AfD in Sachsen-Anhalt zerrissen: Machtkampf vor der Landtagswahl 2026
Oliver LinkeAfD in Sachsen-Anhalt zerrissen: Machtkampf vor der Landtagswahl 2026
Druck auf die AfD in Sachsen-Anhalt wächst: Interne Konflikte vor der Landtagswahl 2026
In der AfD Sachsen-Anhalt mehren sich die Spannungen im Vorfeld der Landtagswahl 2026. Rund 150 Mitglieder des Landesverbands haben einen Antrag unterzeichnet, der eine außerordentliche Parteiversammlung fordert. Ziel ist es, die wachsenden Konflikte zu bereinigen und die Einheit der Partei vor der Wahl wiederherzustellen.
In dem Antrag wird eine vollständige Konferenz verlangt, um Verantwortlichkeiten zu klären und den Spitzenkandidaten Ulrich Siegmund zu stützen. Die Unterzeichner argumentieren, dass nur ein Treffen in diesem Rahmen die Streitigkeiten beilegen und die Position der Partei stärken könne. Zudem schlagen sie eine offene Debatte über aktuelle Vorwürfe sowie die Einrichtung eines Ethikausschusses vor, der interne Konflikte regeln soll.
Hinter der Initiative stehen tiefe Gräben innerhalb des AfD-Landesverbands Sachsen-Anhalt. Die Mitglieder fordern mehr Mitsprache bei Entscheidungen, insbesondere zu den Regeln für Stellen in Fraktionen und Abgeordnetenbüros. Allerdings erfordert die Einberufung einer solchen Konferenz die Unterstützung von mindestens vier Kreisverbänden – bloße Unterschriften reichen nicht aus.

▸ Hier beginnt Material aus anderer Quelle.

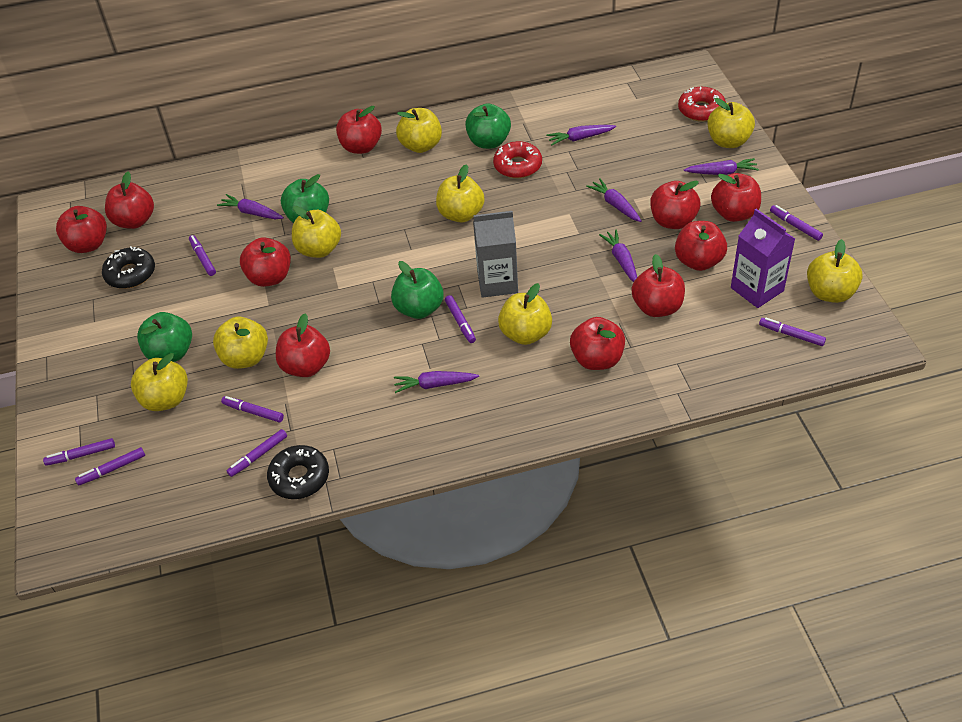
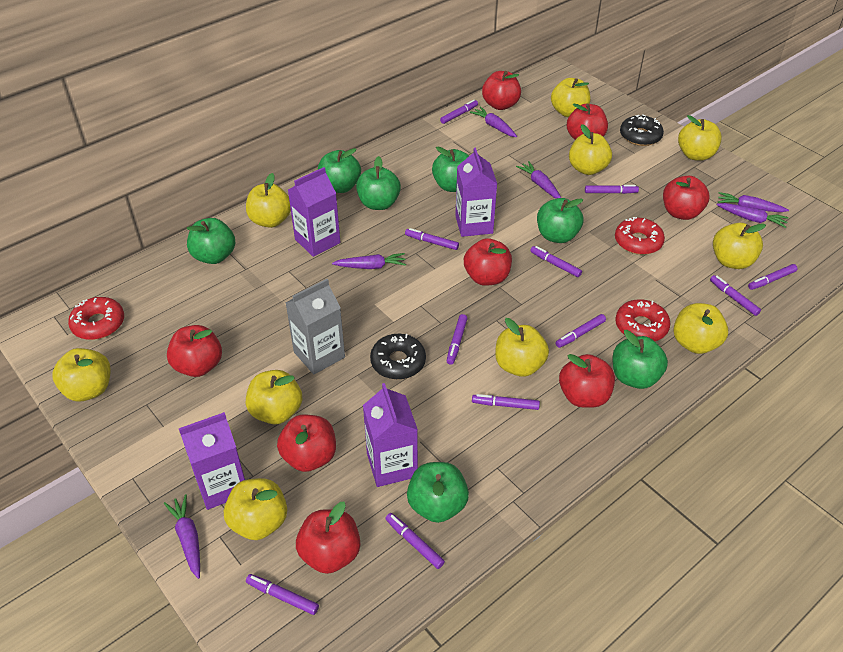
green apple: 4 -> 7
purple carton: 1 -> 4
purple marker: 8 -> 11
red apple: 10 -> 8
red donut: 2 -> 3
yellow apple: 8 -> 10

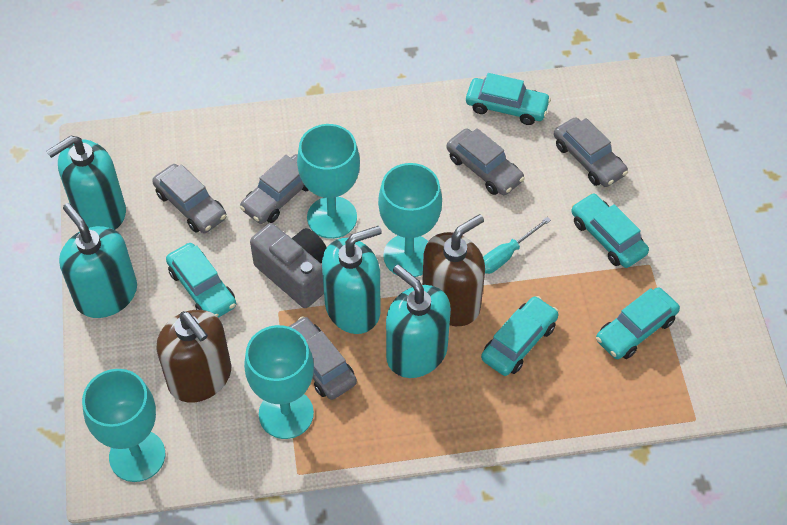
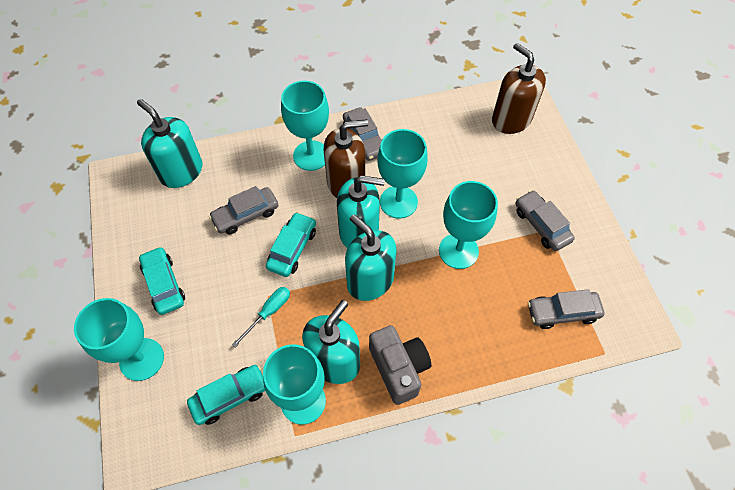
grey car: 5 -> 4
turquoise car: 5 -> 3
turquoise goblet: 4 -> 5

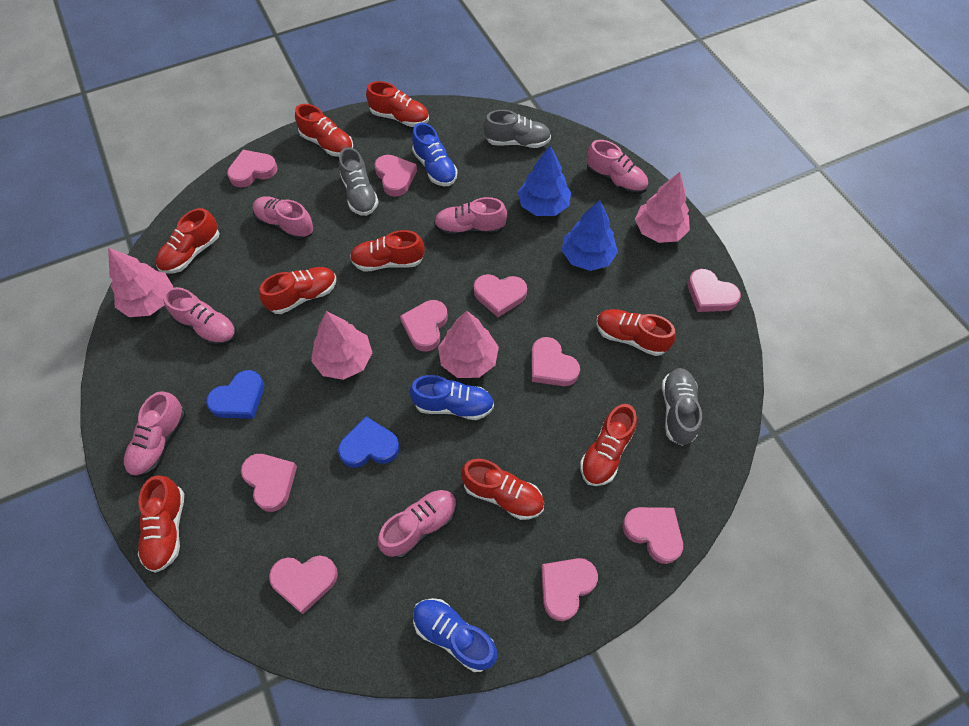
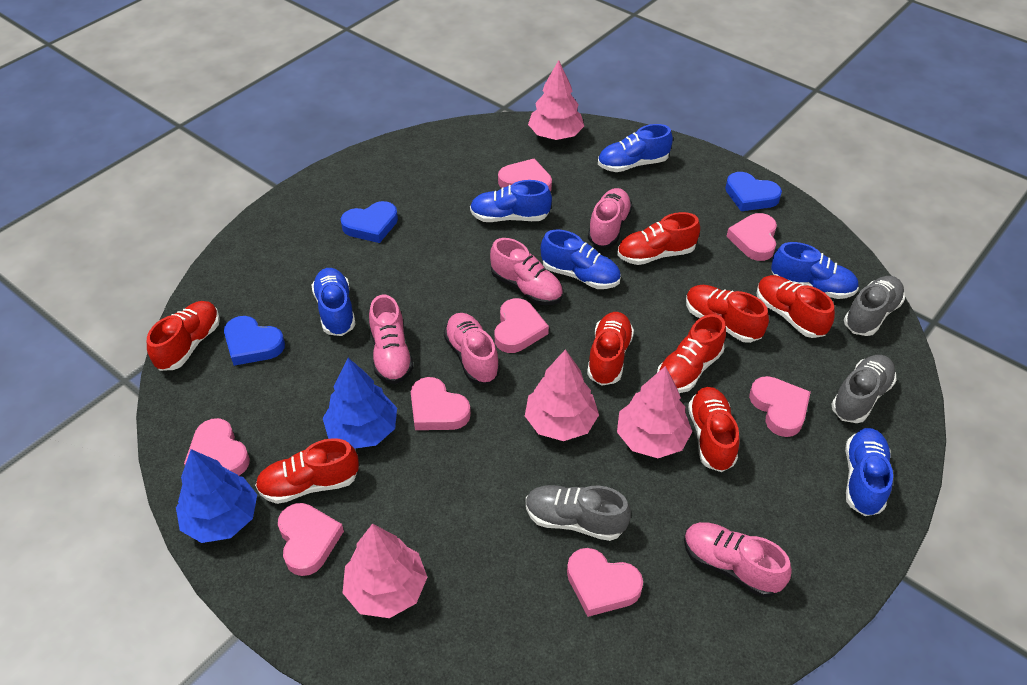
blue heart: 2 -> 3
blue shoe: 3 -> 6
pink heart: 10 -> 8
pink shoe: 6 -> 5
red shoe: 9 -> 8

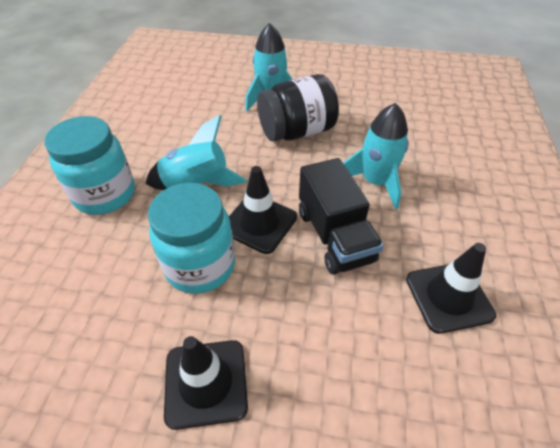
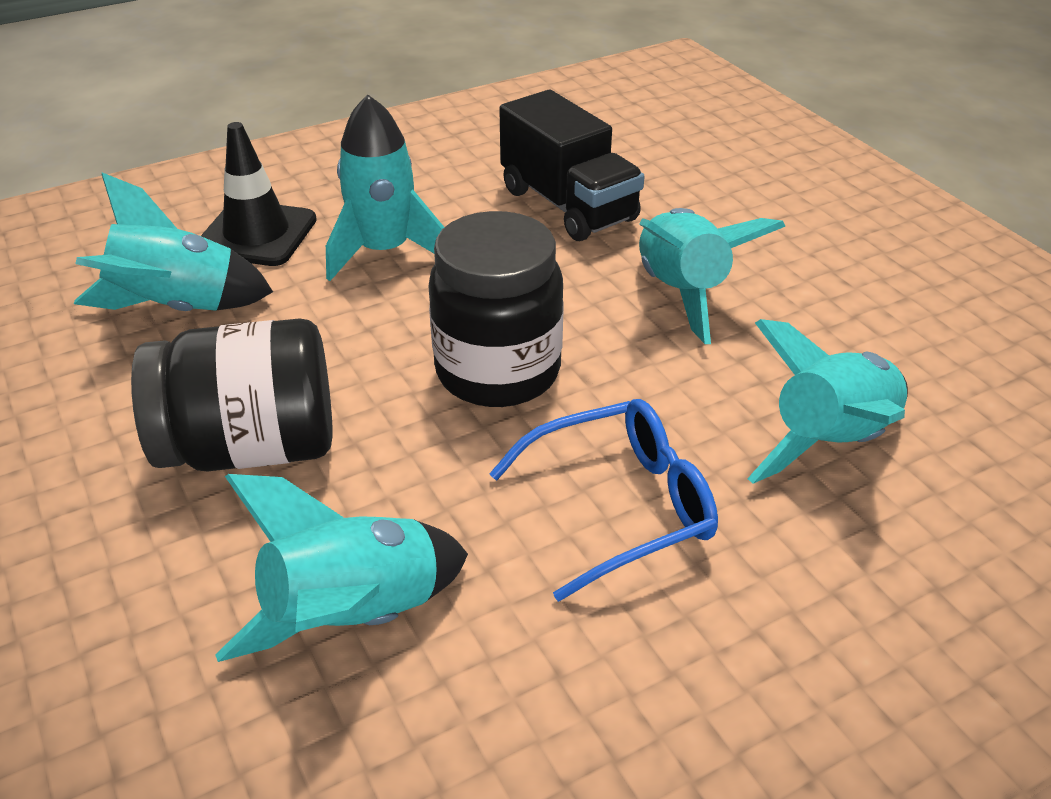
black jar: 1 -> 2
black traffic cone: 3 -> 1
blue glasses: 0 -> 1
turquoise jar: 2 -> 0
turquoise rocket: 3 -> 5

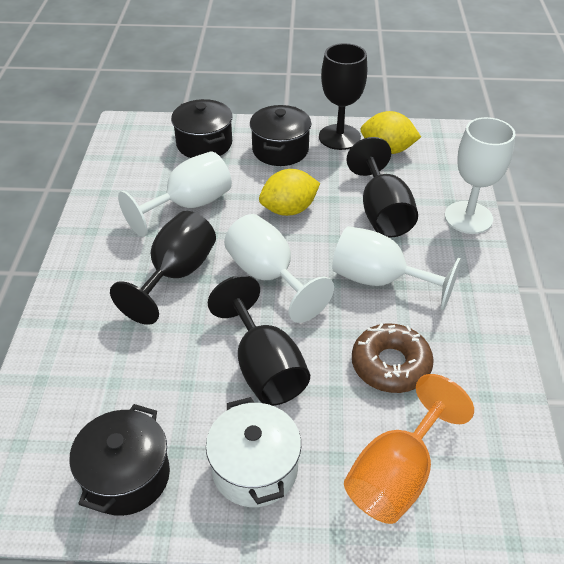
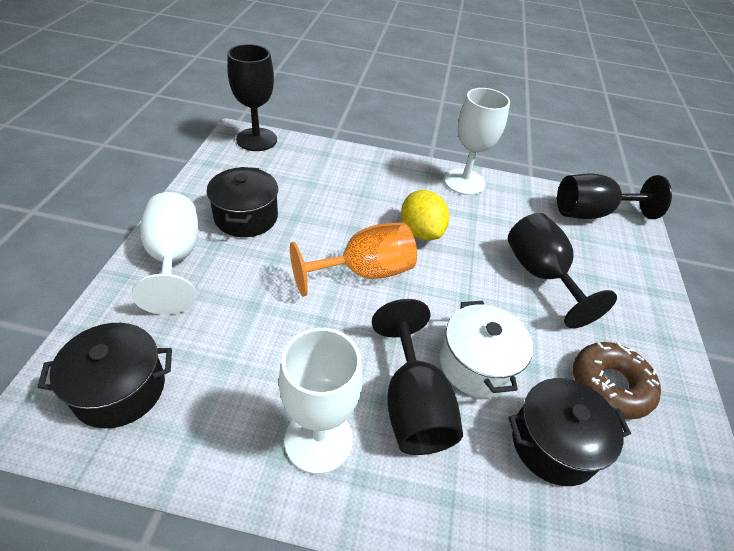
white goblet: 4 -> 3
yellow lemon: 2 -> 1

Die kommenden Wochen werden zeigen, ob die Landesführung auf die Forderungen eingeht. Wie die Partei mit der Krise umgeht, könnte ihre Stabilität und Glaubwürdigkeit im Wahlkampf entscheidend prägen.
Die Unterzeichner hoffen, dass diese Maßnahmen die Partei stabilisieren und ihre Chancen 2026 verbessern. Ein Ethikausschuss und klarere interne Regeln könnten helfen, Konflikte zu lösen und die Strategie zu vereinen. Der Ausgang hängt davon ab, ob die Führung die Bedenken der Mitglieder aufgreift – oder riskiert, die Spaltung weiter zu vertiefen.